An integrated crystal plasticity–phase field model for spatially resolved twin nucleation, propagation, and growth in hexagonal materials
C. Liu, P. Shanthraj, M. Diehl, F. Roters, S. Dong, J. Dong, W. Ding, D. Raabe,
Volume: 106. Pages: 203--227
DOI: 10.1016/j.ijplas.2018.03.009
Published: 2018
Abstract
Typical hexagonal engineering materials, such as magnesium and titanium,
deform extensively through shear strains and crystallographic re-orientations
associated with the nucleation, propagation, and growth of twins.
To accurately predict their deformation behavior it is, therefore,
critical for constitutive models to incorporate these mechanisms.

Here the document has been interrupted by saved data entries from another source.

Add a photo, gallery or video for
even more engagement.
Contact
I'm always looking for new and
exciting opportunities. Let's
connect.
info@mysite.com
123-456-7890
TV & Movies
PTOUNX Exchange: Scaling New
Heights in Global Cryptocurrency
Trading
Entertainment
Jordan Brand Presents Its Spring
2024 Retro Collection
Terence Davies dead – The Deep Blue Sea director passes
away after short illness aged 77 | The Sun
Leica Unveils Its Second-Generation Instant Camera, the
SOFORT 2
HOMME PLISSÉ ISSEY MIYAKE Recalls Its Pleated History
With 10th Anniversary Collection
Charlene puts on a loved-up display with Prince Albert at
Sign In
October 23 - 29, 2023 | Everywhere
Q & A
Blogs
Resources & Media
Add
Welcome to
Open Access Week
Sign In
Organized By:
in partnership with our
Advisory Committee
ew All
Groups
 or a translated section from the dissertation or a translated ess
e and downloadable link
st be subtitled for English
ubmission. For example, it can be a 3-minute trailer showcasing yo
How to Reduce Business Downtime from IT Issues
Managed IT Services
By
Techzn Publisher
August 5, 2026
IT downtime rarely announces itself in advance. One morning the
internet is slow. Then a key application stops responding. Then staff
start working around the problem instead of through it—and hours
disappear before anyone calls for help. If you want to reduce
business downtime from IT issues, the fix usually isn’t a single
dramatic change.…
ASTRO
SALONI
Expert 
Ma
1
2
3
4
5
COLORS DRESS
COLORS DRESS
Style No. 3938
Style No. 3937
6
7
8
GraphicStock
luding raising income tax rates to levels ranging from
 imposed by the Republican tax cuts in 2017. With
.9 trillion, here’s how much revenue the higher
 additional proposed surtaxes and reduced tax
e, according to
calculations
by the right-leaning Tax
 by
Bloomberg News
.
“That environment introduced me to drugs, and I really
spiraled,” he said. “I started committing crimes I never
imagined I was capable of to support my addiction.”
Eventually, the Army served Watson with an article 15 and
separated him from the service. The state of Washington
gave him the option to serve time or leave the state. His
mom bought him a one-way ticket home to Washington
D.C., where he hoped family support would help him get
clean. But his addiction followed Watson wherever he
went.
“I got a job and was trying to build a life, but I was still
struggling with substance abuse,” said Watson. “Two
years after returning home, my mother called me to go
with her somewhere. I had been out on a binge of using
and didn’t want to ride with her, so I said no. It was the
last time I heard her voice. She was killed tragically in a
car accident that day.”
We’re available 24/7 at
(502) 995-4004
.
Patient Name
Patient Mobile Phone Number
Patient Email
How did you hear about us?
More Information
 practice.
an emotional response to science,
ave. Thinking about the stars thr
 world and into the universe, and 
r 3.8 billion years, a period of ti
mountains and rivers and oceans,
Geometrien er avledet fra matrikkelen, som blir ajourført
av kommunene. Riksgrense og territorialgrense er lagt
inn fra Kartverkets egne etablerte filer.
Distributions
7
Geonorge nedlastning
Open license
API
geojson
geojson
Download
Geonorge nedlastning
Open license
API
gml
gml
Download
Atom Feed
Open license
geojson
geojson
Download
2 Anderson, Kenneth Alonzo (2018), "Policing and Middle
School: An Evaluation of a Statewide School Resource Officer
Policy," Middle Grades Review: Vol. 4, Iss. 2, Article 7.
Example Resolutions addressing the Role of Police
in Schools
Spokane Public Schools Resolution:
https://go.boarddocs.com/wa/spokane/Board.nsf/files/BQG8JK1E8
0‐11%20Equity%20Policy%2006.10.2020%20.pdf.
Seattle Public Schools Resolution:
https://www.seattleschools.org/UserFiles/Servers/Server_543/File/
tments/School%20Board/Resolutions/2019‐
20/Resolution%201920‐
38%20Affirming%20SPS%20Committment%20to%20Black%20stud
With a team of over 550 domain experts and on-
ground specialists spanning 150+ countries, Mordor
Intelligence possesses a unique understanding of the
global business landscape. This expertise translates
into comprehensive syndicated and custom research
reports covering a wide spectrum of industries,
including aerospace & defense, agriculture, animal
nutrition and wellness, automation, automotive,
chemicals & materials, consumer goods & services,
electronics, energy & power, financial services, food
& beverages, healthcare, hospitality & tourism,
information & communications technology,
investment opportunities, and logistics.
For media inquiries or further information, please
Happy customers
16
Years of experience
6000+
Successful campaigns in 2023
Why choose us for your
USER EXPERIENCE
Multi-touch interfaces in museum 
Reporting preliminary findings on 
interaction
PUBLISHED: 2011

In this work an integrated approach for modeling the concurrent dislocation
mediated plasticity and heterogeneous twinning behavior in hexagonal
materials is presented. A dislocation density-based crystal plasticity
model is employed to predict the heterogeneous distribution of stress,
strain and dislocation activity and is coupled to a phase field model
for the description of the nucleation, propagation, and growth of
tensile twins. A stochastic model is used to nucleate twins at grain
boundaries, and their subsequent propagation and growth are driven
by the Ginzburg–Landau relaxation of the system free energy which
includes the orientation dependent twin interfacial energy and the
elastic strain energy. Application of this novel and fully coupled
model to the cases of magnesium single crystal, bicrystal, and polycrystal
deformation is shown to demonstrate its predictive capability. Numerical
simulations predict, in accordance with experimental observations,
twin nucleation at grain boundaries followed by twin propagation
into the grain interior and subsequent transverse twin thickening.
Through this new combination of modeling approaches it is possible
to systematically study the twin induced strain fields, the stress
distribution along twin boundaries, and the spatial evolution of
dislocation density within twins and parent grains.